Pride: Measure Twice and Cut Once
By Jill Jenkins
When my father was a child, he and his brother lived with their mother in his grandfather’s home. To teach his two grandsons the value of work, his grandfather offered each boy a nickel if they mowed the lawns and clipped the bushes weekly. During the depression, each boy could see a movie at the Tower Theater, and enjoy a bag of popcorn and a coke with their nickel. With their ticket stub in hand, they could cross the street and purchase a hotdog and a drink for lunch, all valuable commodities. The lesson was also to teach the boys that a job done was well was worth the time spent. When the boys completed their tasks, they would ask their grandfather to inspect their work. He would point out the strips of lawn left uncut. (My husband calls these lawn-hawks, Mohawk haircuts for lawns.) The boys were instructed to cut the lawn again from another direction before retrieving their grandfather. He would find the bushes that were uncut and they would return to work. After a time, the two boys learned to take pride in their work and pay attention to the details before calling their grandfather. Each weekend, they cut the lawn twice in different directions to ensure that no “lawn-hawks” existed. In today’s world, parents and teachers are often in such a hurry that they forget to take the time and require that a child complete a task correctly.
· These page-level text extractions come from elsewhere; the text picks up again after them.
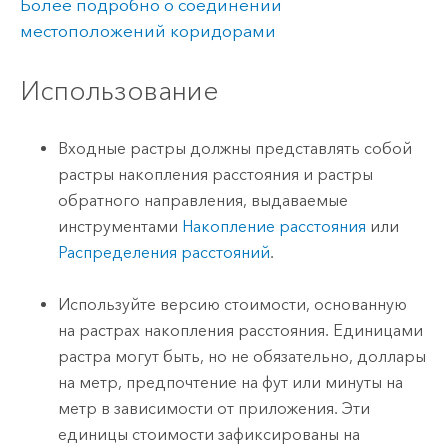
Более подробно о соединении
местоположений коридорами
Использование
Входные растры должны представлять собой
растры накопления расстояния и растры
обратного направления, выдаваемые
инструментами
Накопление расстояния
или
Распределения расстояний
.
Используйте версию стоимости, основанную
на растрах накопления расстояния. Единицами
растра могут быть, но не обязательно, доллары
на метр, предпочтение на фут или минуты на
метр в зависимости от приложения. Эти
единицы стоимости зафиксированы на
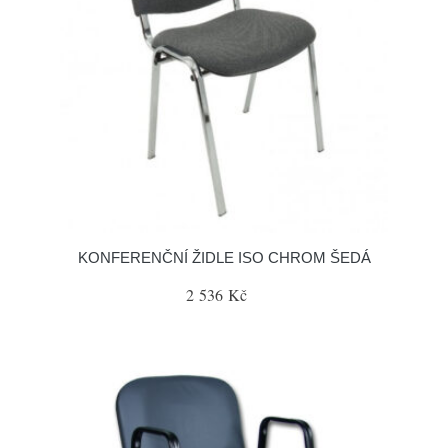
KONFERENČNÍ ŽIDLE ISO CHROM ŠEDÁ
2 536 Kč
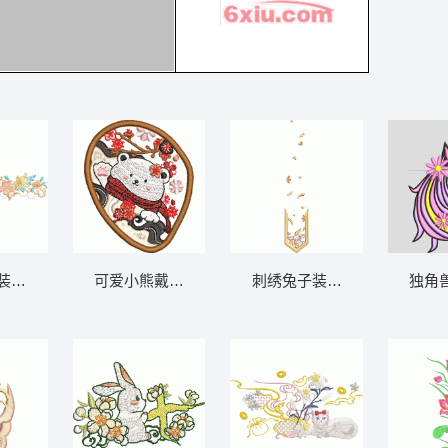
装饰图案
可爱小熊戴围巾赏花
刺绣兔子装饰图案
独角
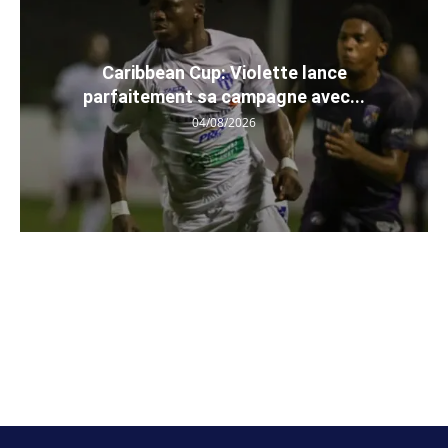
Caribbean Cup: Violette lance
parfaitement sa campagne avec...
04/08/2026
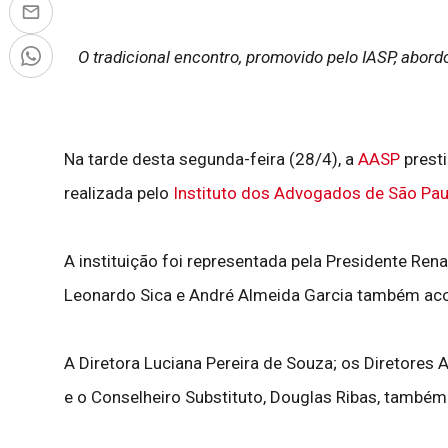
O tradicional encontro, promovido pelo IASP, abor
Na tarde desta segunda-feira (28/4), a
AASP
presti
realizada pelo
Instituto dos Advogados de São Pau
A instituição foi representada pela Presidente Ren
Leonardo Sica e André Almeida Garcia também a
A Diretora Luciana Pereira de Souza; os Diretores 
e o Conselheiro Substituto, Douglas Ribas, també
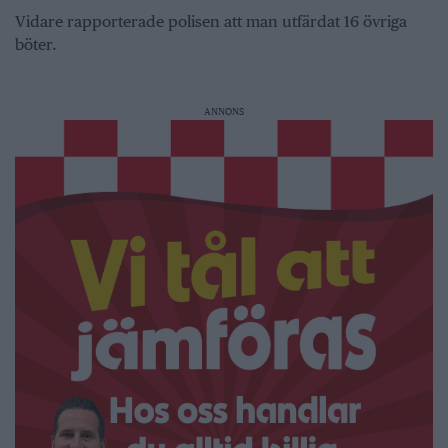
Vidare rapporterade polisen att man utfärdat 16 övriga
böter.
ANNONS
Teachers might recognize the value of having students’ revise their essays, but shirk at the idea of correcting each essay at least twice. Who could blame them with over forty students in each of class? How do we promote a sense of pride in ones work to students who are also handicapped with demands from all sides?
Shop teachers promote the idea that students measure twice and cut once to avoid costly mistakes. This is an idea that other teachers and parents need to promote. Spending time writing and rewriting compositions and checking mathematical problems for simple mistakes will improve a student performance. Perhaps like my great grandfather, teachers and parents will have to withhold reward until a child has not only completed a task, but completed a task correctly. Students reach whatever expectations adults hold them to. If teachers and parents hold students accountable to a high level of performance, they will achieve it. Yes, it will be difficult, but it can be done.
During my teaching career, the teachers in my department demanded that students achieved a minimum level on all writing assignments to receive any credit. Any student could rewrite a paper for a higher score, but those students who performed lower than an established writing goal were required to revise it until they reached the minimum score. There was a significant improvement in the students writing. Yes, teachers had to work harder. Yes, some parents complained to the principal, but overall the policy improved struggling students’ scores.
What about on end of the year tests where students cannot retake the test? Once students understand that substandard work isn’t appropriate, they begin to spend more time on their first draft. Since most of these tests are untimed, encourage students to take their time, proof-read their essays and revise not only for technical errors but for content before submitting. After one such test, one of my former students commented that even after he did this he wished the state recognized that writing is a process and if he had had an opportunity to revisit his essay two of three days later, he could have improved it because he would have seen it with new eyes. There is some wisdom to that, but the test is what it is.
As a teacher, I hope they skills they develop in my class have a longer effect than an end of the year test. I hope they recognize that doing a job well may mean they take the time to do it right whether it is writing an essay, repairing an engine, or mowing the grass.